Let $(\mathbb{X},\tau_{\mathbb{X}})$ be a discrete topological space.
Suppose that an equivalence relation $\sim$ on $\mathbb{X}$ is defined.
Let $\widetilde{\mathbb{X}} := \mathbb{X} / \sim$ be the quotient space and $\pi: \mathbb{X} \longrightarrow \widetilde{\mathbb{X}}$ the projection map.
Let $\tau_{\widetilde{\mathbb{X}}}$ be the quotient topology on $\widetilde{\mathbb{X}}$.
- Does $\tau_{\widetilde{\mathbb{X}}}$ have to be the discrete topology on $\widetilde{\mathbb{X}}$?
- Is $\tau_{\widetilde{\mathbb{X}}}$ a hausdorff topology?
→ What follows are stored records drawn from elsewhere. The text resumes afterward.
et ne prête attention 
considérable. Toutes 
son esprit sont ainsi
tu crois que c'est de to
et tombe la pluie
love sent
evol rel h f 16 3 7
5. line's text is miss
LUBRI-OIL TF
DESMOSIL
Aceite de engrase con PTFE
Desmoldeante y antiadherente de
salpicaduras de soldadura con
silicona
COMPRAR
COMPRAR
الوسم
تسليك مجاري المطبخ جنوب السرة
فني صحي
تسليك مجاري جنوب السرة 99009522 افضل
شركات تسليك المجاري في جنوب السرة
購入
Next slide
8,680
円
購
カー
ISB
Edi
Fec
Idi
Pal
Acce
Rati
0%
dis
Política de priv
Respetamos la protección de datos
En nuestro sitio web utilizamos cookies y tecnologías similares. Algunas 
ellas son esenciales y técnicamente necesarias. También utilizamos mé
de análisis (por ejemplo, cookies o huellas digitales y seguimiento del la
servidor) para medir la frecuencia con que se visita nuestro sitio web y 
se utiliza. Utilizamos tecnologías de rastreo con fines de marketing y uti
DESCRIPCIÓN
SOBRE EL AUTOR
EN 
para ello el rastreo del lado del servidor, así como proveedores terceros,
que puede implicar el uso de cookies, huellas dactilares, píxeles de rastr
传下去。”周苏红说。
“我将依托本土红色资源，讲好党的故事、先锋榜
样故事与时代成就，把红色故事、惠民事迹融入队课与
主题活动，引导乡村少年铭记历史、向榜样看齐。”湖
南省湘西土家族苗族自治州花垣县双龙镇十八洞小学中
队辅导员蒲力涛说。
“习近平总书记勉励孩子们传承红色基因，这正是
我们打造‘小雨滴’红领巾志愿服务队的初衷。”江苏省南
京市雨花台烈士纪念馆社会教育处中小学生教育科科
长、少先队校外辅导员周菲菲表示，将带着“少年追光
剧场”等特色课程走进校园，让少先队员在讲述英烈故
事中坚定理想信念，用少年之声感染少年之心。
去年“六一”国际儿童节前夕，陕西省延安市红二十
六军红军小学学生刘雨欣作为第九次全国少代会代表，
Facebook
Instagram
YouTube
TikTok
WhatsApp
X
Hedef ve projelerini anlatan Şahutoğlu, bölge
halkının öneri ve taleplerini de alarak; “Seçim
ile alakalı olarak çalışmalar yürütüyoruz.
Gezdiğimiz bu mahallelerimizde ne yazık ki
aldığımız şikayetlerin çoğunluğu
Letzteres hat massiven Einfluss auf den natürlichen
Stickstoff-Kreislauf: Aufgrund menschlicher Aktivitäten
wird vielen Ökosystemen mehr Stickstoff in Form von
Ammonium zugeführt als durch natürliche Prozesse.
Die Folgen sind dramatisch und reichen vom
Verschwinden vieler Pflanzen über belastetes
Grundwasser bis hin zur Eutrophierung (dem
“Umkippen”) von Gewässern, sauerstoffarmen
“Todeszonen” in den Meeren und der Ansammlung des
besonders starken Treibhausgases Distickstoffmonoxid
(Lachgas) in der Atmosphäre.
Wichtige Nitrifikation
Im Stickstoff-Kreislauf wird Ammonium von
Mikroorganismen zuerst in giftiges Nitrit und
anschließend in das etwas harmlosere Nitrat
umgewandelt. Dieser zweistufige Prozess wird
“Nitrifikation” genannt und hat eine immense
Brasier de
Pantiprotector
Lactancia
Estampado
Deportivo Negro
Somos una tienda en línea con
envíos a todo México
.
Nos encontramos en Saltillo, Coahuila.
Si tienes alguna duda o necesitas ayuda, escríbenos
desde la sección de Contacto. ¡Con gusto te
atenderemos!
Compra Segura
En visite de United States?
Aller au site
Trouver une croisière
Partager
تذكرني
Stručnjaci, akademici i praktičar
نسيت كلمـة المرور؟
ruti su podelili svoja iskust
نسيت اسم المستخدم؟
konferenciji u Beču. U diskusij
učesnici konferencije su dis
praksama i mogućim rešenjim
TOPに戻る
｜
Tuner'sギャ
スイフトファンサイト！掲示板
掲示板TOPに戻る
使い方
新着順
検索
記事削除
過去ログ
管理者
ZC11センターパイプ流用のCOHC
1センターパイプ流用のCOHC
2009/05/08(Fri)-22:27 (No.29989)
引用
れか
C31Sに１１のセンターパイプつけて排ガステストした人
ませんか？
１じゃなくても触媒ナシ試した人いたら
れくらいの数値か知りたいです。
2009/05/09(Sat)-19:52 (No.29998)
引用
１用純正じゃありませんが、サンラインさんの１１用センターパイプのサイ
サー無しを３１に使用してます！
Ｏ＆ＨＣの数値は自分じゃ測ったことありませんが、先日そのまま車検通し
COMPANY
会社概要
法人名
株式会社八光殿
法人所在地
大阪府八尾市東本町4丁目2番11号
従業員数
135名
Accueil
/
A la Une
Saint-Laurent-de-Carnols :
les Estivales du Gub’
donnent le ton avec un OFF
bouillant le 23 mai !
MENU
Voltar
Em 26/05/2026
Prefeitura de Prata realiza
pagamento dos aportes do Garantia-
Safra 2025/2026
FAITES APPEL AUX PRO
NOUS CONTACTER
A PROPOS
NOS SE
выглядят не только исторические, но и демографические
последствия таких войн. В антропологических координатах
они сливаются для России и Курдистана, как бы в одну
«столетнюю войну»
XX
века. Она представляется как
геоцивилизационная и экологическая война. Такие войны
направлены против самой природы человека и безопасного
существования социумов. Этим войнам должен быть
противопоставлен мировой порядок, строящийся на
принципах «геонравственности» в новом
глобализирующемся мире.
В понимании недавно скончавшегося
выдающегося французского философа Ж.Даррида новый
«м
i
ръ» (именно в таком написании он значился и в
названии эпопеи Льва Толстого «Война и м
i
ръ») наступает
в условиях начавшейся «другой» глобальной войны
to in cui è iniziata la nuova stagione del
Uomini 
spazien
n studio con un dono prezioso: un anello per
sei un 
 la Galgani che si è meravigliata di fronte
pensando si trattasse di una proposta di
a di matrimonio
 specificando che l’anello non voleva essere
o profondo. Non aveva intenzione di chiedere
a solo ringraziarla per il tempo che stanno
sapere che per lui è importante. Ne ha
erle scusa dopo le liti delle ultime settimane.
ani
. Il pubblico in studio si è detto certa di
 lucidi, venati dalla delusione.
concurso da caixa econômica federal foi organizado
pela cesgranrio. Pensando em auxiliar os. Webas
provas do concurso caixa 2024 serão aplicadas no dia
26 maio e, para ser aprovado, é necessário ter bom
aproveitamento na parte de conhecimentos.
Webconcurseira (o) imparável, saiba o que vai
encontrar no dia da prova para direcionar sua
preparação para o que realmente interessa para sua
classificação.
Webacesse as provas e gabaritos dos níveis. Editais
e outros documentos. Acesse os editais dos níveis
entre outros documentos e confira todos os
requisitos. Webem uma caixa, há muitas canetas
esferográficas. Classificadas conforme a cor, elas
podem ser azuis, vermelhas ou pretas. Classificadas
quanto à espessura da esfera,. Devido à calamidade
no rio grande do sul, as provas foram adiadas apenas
- Is $(\widetilde{\mathbb{X}},\tau_{\widetilde{\mathbb{X}}})$ connected?
Best Answer
The quotient topology on a given space $X$ is defined in the following way: a subset $U\subseteq X/\sim$ is open if and only if $\pi^{-1}(U)$ is open in $X$. In your case $X$ is discrete and so every subset of $X$ is open. In particular $\pi^{-1}(U)$ is open for any subset $U\subseteq X/\sim$, meaning $U$ is open in $X/\sim$ and therefore $X/\sim$ is discrete as well.
This implies that $X/\sim$ is Hausdorff. And disconnected as long as it has at least $2$ points, meaning as long as there are two points $x,y\in X$ such that $x\not\sim y$.